TASK INPUTS |
<<<<
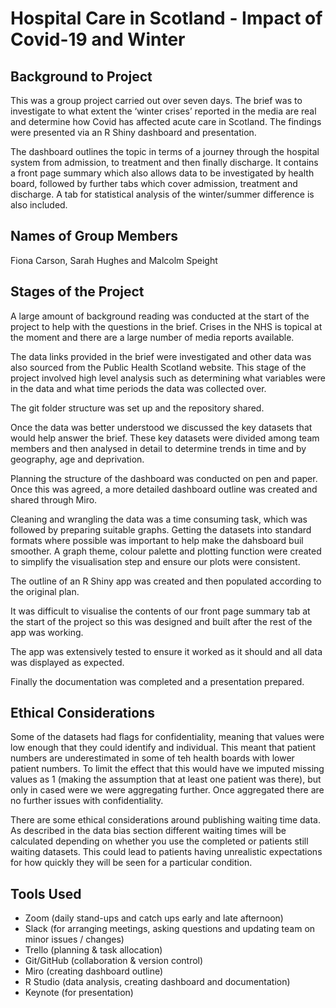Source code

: # Hospital Care in Scotland - Impact of Covid-19 and Winter

## Background to Project
This was a group project carried out over seven days. The brief was to investigate to what extent the ‘winter crises’ reported in the media are real and determine how Covid has affected acute care in Scotland. The findings were presented via an R Shiny dashboard and presentation. 

The dashboard outlines the topic in terms of a journey through the hospital system from admission, to treatment and then finally discharge. It contains a front page summary which also allows data to be investigated by health board, followed by further tabs which cover admission, treatment and discharge. A tab for statistical analysis of the winter/summer difference is also included. 

## Names of Group Members
Fiona Carson, Sarah Hughes and Malcolm Speight

## Stages of the Project
A large amount of background reading was conducted at the start of the project to help with the questions in the brief. Crises in the NHS is topical at the moment and there are a large number of media reports available.

The data links provided in the brief were investigated and other data was also sourced from the Public Health Scotland website. This stage of the project involved high level analysis such as determining what variables were in the data and what time periods the data was collected over.

The git folder structure was set up and the repository shared.

Once the data was better understood we discussed the key datasets that would help answer the brief. These key datasets were divided among team members and then analysed in detail to determine trends in time and by geography, age and deprivation.

Planning the structure of the dashboard was conducted on pen and paper. Once this was agreed, a more detailed dashboard outline was created and shared through Miro.

Cleaning and wrangling the data was a time consuming task, which was followed by preparing suitable graphs. Getting the datasets into standard formats where possible was important to help make the dahsboard buil smoother. A graph theme, colour palette and plotting function were created to simplify the visualisation step and ensure our plots were consistent.

The outline of an R Shiny app was created and then populated according to the original plan.

It was difficult to visualise the contents of our front page summary tab at the start of the project so this was designed and built after the rest of the app was working.

The app was extensively tested to ensure it worked as it should and all data was displayed as expected.

Finally the documentation was completed and a presentation prepared.



## Ethical Considerations
Some of the datasets had flags for confidentiality, meaning that values were low enough that they could identify and individual. This meant that patient numbers are underestimated in some of teh health boards with lower patient numbers. To limit the effect that this would have we imputed missing values as 1 (making the assumption that at least one patient was there), but only in cased were we were aggregating further. Once aggregated there are no further issues with confidentiality.

There are some ethical considerations around publishing waiting time data. As described in the data bias section different waiting times will be calculated depending on whether you use the completed or patients still waiting datasets. This could lead to patients having unrealistic expectations for how quickly they will be seen for a particular condition.


## Tools Used
- Zoom (daily stand-ups and catch ups early and late afternoon)
- Slack (for arranging meetings, asking questions and updating team on minor issues / changes)
- Trello (planning & task allocation)
- Git/GitHub (collaboration & version control)
- Miro (creating dashboard outline)
- R Studio (data analysis, creating dashboard and documentation)
- Keynote (for presentation)


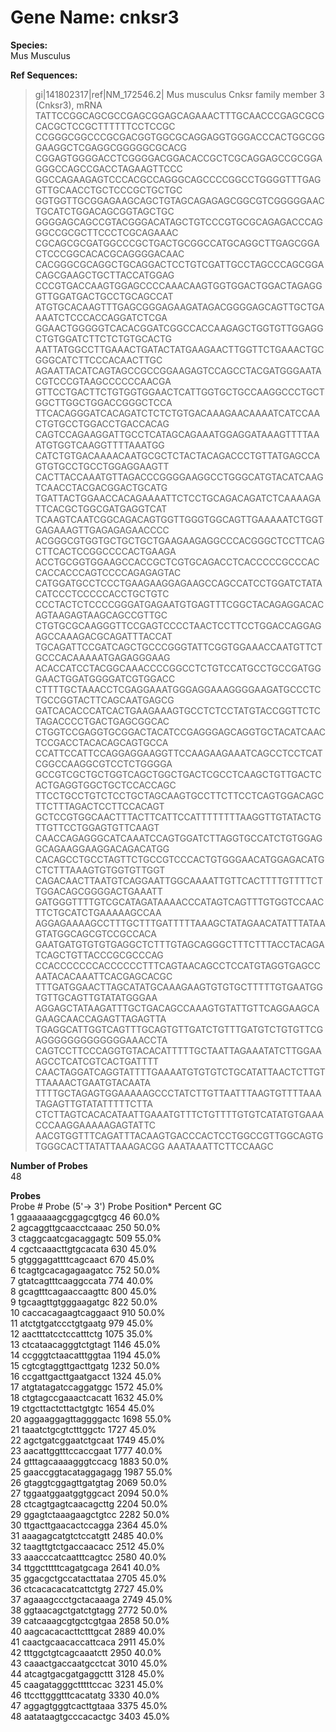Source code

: # Gene Name: cnksr3 #  


__Species:__  
Mus Musculus

__Ref Sequences:__  
>gi|141802317|ref|NM_172546.2| Mus musculus Cnksr family member 3 (Cnksr3), mRNA
TATTCCGGCAGCGCCGAGCGGAGCAGAAACTTTGCAACCCGAGCGCGCACGCTCCGCTTTTTTCCTCCGC
CCGGGCGGCCCGCGACGGTGGCGCAGGAGGTGGGACCCACTGGCGGGAAGGCTCGAGGCGGGGGCGCACG
CGGAGTGGGGACCTCGGGGACGGACACCGCTCGCAGGAGCCGCGGAGGGCCAGCCGACCTAGAAGTTCCC
GGCCAGAAGAGTCCCACGCCAGGGCAGCCCCGGCCTGGGGTTTGAGGTTGCAACCTGCTCCCGCTGCTGC
GGTGGTTGCGGAGAAGCAGCTGTAGCAGAGAGCGGCGTCGGGGGAACTGCATCTGGACAGCGGTAGCTGC
GGGGAGCAGCCGTACGGGACATAGCTGTCCCGTGCGCAGAGACCCAGGGCCGCGCTTCCCTCGCAGAAAC
CGCAGCGCGATGGCCCGCTGACTGCGGCCATGCAGGCTTGAGCGGACTCCCGGCACACGCAGGGGACAAC
CACGGGCGCAGGCTGCAGGACTCCTGTCGATTGCCTAGCCCAGCGGACAGCGAAGCTGCTTACCATGGAG
CCCGTGACCAAGTGGAGCCCCAAACAAGTGGTGGACTGGACTAGAGGGTTGGATGACTGCCTGCAGCCAT
ATGTGCACAAGTTTGAGCGGGAGAAGATAGACGGGGAGCAGTTGCTGAAAATCTCCCACCAGGATCTCGA
GGAACTGGGGGTCACACGGATCGGCCACCAAGAGCTGGTGTTGGAGGCTGTGGATCTTCTCTGTGCACTG
AATTATGGCCTTGAAACTGATACTATGAAGAACTTGGTTCTGAAACTGCGGGCATCTTCCCACAACTTGC
AGAATTACATCAGTAGCCGCCGGAAGAGTCCAGCCTACGATGGGAATACGTCCCGTAAGCCCCCCAACGA
GTTCCTGACTTCTGTGGTGGAACTCATTGGTGCTGCCAAGGCCCTGCTGGCTTGGCTGGACCGGGCTCCA
TTCACAGGGATCACAGATCTCTCTGTGACAAAGAACAAAATCATCCAACTGTGCCTGGACCTGACCACAG
CAGTCCAGAAGGATTGCCTCATAGCAGAAATGGAGGATAAAGTTTTAAATGTGGTCAAGGTTTTAAATGG
CATCTGTGACAAAACAATGCGCTCTACTACAGACCCTGTTATGAGCCAGTGTGCCTGCCTGGAGGAAGTT
CACTTACCAAATGTTAGACCCGGGGAAGGCCTGGGCATGTACATCAAGTCAACCTACGACGGACTGCATG
TGATTACTGGAACCACAGAAAATTCTCCTGCAGACAGATCTCAAAAGATTCACGCTGGCGATGAGGTCAT
TCAAGTCAATCGGCAGACAGTGGTTGGGTGGCAGTTGAAAAATCTGGTGAGAAAGTTGAGAGAGAACCCC
ACGGGCGTGGTGCTGCTGCTGAAGAAGAGGCCCACGGGCTCCTTCAGCTTCACTCCGGCCCCACTGAAGA
ACCTGCGGTGGAAGCCACCGCTCGTGCAGACCTCACCCCCGCCCACCACCACCCAGTCCCCAGAGAGTAC
CATGGATGCCTCCCTGAAGAAGGAGAAGCCAGCCATCCTGGATCTATACATCCCTCCCCCACCTGCTGTC
CCCTACTCTCCCCGGGATGAGAATGTGAGTTTCGGCTACAGAGGACACAGTAAGAGTAAGCAGCCGTTGC
CTGTGCGCAAGGGTTCCGAGTCCCCTAACTCCTTCCTGGACCAGGAGAGCCAAAGACGCAGATTTACCAT
TGCAGATTCCGATCAGCTGCCCGGGTATTCGGTGGAAACCAATGTTCTGCCCACAAAAATGAGAGGGAAG
ACACCATCCTACGGCAAACCCCGGCCTCTGTCCATGCCTGCCGATGGGAACTGGATGGGGATCGTGGACC
CTTTTGCTAAACCTCGAGGAAATGGGAGGAAAGGGGAAGATGCCCTCTGCCGGTACTTCAGCAATGAGCG
GATCACACCCATCACTGAAGAAAGTGCCTCTCCTATGTACCGGTTCTCTAGACCCCTGACTGAGCGGCAC
CTGGTCCGAGGTGCGGACTACATCCGAGGGAGCAGGTGCTACATCAACTCCGACCTACACAGCAGTGCCA
CCATTCCATTCCAGGAGGAAGGTTCCAAGAAGAAATCAGCCTCCTCATCGGCCAAGGCGTCCTCTGGGGA
GCCGTCGCTGCTGGTCAGCTGGCTGACTCGCCTCAAGCTGTTGACTCACTGAGGTGGCTGCTCCACCAGC
TTCCTGCCTGTCTCCTGCTAGCAAGTGCCTTCTTCCTCAGTGGACAGCTTCTTTAGACTCCTTCCACAGT
GCTCCGTGGCAACTTTACTTCATTCCATTTTTTTTAAGGTTGTATACTGTTGTTCCTGGAGTGTTCAAGT
CAACCAGAGGGCATCAAATCCAGTGGATCTTAGGTGCCATCTGTGGAGGCAGAAGGAAGGACAGACATGG
CACAGCCTGCCTAGTTCTGCCGTCCCACTGTGGGAACATGGAGACATGCTCTTTAAAGTGTGGTGTTGGT
CAGACAACTTAATGTCAGGAATTGGCAAAATTGTTCACTTTTGTTTTCTTGGACAGCGGGGACTGAAATT
GATGGGTTTTGTCGCATAGATAAAACCCATAGTCAGTTTGTGGTCCAACTTCTGCATCTGAAAAAGCCAA
AGGAGAAAAGCCTTTGCTTTGATTTTTAAAGCTATAGAACATATTTATAAGTATGGCAGCGTCCGCCACA
GAATGATGTGTGTGAGGCTCTTTGTAGCAGGGCTTTCTTTACCTACAGATCAGCTGTTACCCGCGCCCAG
CCACCCCCCCACCCCCCTTTCAGTAACAGCCTCCATGTAGGTGAGCCAATACACAAATTCACGAGCACGC
TTTGATGGAACTTAGCATATGCAAAGAAGTGTGTGCTTTTTGTGAATGGTGTTGCAGTTGTATATGGGAA
AGGAGCTATAAGATTTGCTGACAGCCAAAGTGTATTGTTCAGGAAGCAGAAGCAACCAGAGTTAGAGTTA
TGAGGCATTGGTCAGTTTGCAGTGTTGATCTGTTTGATGTCTGTGTTCGAGGGGGGGGGGGGGAAACCTA
CAGTCCTTCCCAGGTGTACACATTTTTGCTAATTAGAAATATCTTGGAAAGCCTCATCGTCACTGATTTT
CAACTAGGATCAGGTATTTTGAAAATGTGTGTCTGCATATTAACTCTTGTTTAAAACTGAATGTACAATA
TTTTGCTAGAGTGGAAAAAGCCCTATCTTGTTAATTTAAGTGTTTTAAATAGAGTTGTATATTTTTCTTA
CTCTTAGTCACACATAATTGAAATGTTTCTGTTTTGTGTCATATGTGAAACCCAAGGAAAAAGAGTATTC
AACGTGGTTTCAGATTTACAAGTGACCCACTCCTGGCCGTTGGCAGTGTGGGCACTTATATTAAAGACGG
AAATAAATTCTTCCAAGC

__Number of Probes__  
48

__Probes__  
Probe #	Probe (5'-> 3')	Probe Position*	Percent GC  
1	ggaaaaaagcggagcgtgcg	46	60.0%  
2	agcaggttgcaacctcaaac	250	50.0%  
3	ctaggcaatcgacaggagtc	509	55.0%  
4	cgctcaaacttgtgcacata	630	45.0%  
5	gtgggagattttcagcaact	670	45.0%  
6	tcagtgcacagagaagatcc	752	50.0%  
7	gtatcagtttcaaggccata	774	40.0%  
8	gcagtttcagaaccaagttc	800	45.0%  
9	tgcaagttgtgggaagatgc	822	50.0%  
10	caccacagaagtcaggaact	910	50.0%  
11	atctgtgatccctgtgaatg	979	45.0%  
12	aactttatcctccatttctg	1075	35.0%  
13	ctcataacagggtctgtagt	1146	45.0%  
14	ccgggtctaacatttggtaa	1194	45.0%  
15	cgtcgtaggttgacttgatg	1232	50.0%  
16	ccgattgacttgaatgacct	1324	45.0%  
17	atgtatagatccaggatggc	1572	45.0%  
18	ctgtagccgaaactcacatt	1632	45.0%  
19	ctgcttactcttactgtgtc	1654	45.0%  
20	aggaaggagttaggggactc	1698	55.0%  
21	taaatctgcgtctttggctc	1727	45.0%  
22	agctgatcggaatctgcaat	1749	45.0%  
23	aacattggtttccaccgaat	1777	40.0%  
24	gtttagcaaaagggtccacg	1883	50.0%  
25	gaaccggtacataggagagg	1987	55.0%  
26	gtaggtcggagttgatgtag	2069	50.0%  
27	tggaatggaatggtggcact	2094	50.0%  
28	ctcagtgagtcaacagcttg	2204	50.0%  
29	ggagtctaaagaagctgtcc	2282	50.0%  
30	ttgacttgaacactccagga	2364	45.0%  
31	aaagagcatgtctccatgtt	2485	40.0%  
32	taagttgtctgaccaacacc	2512	45.0%  
33	aaacccatcaatttcagtcc	2580	40.0%  
34	ttggctttttcagatgcaga	2641	40.0%  
35	ggacgctgccatacttataa	2705	45.0%  
36	ctcacacacatcattctgtg	2727	45.0%  
37	agaaagccctgctacaaaga	2749	45.0%  
38	ggtaacagctgatctgtagg	2772	50.0%  
39	catcaaagcgtgctcgtgaa	2858	50.0%  
40	aagcacacacttctttgcat	2889	40.0%  
41	caactgcaacaccattcaca	2911	45.0%  
42	tttggctgtcagcaaatctt	2950	40.0%  
43	caaactgaccaatgcctcat	3010	45.0%  
44	atcagtgacgatgaggcttt	3128	45.0%  
45	caagatagggctttttccac	3231	45.0%  
46	ttccttgggtttcacatatg	3330	40.0%  
47	aggagtgggtcacttgtaaa	3375	45.0%  
48	aatataagtgcccacactgc	3403	45.0%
>>>>
DIRECTIONS FOR THIS TASK | Repeat the listing above up to and including the line with "## Stages of the Project", starting from its first line. Drop any pictures.

SOLUTION TO THE PROBLEM |
Source code

: # Hospital Care in Scotland - Impact of Covid-19 and Winter

## Background to Project
This was a group project carried out over seven days. The brief was to investigate to what extent the ‘winter crises’ reported in the media are real and determine how Covid has affected acute care in Scotland. The findings were presented via an R Shiny dashboard and presentation. 

The dashboard outlines the topic in terms of a journey through the hospital system from admission, to treatment and then finally discharge. It contains a front page summary which also allows data to be investigated by health board, followed by further tabs which cover admission, treatment and discharge. A tab for statistical analysis of the winter/summer difference is also included. 

## Names of Group Members
Fiona Carson, Sarah Hughes and Malcolm Speight

## Stages of the Project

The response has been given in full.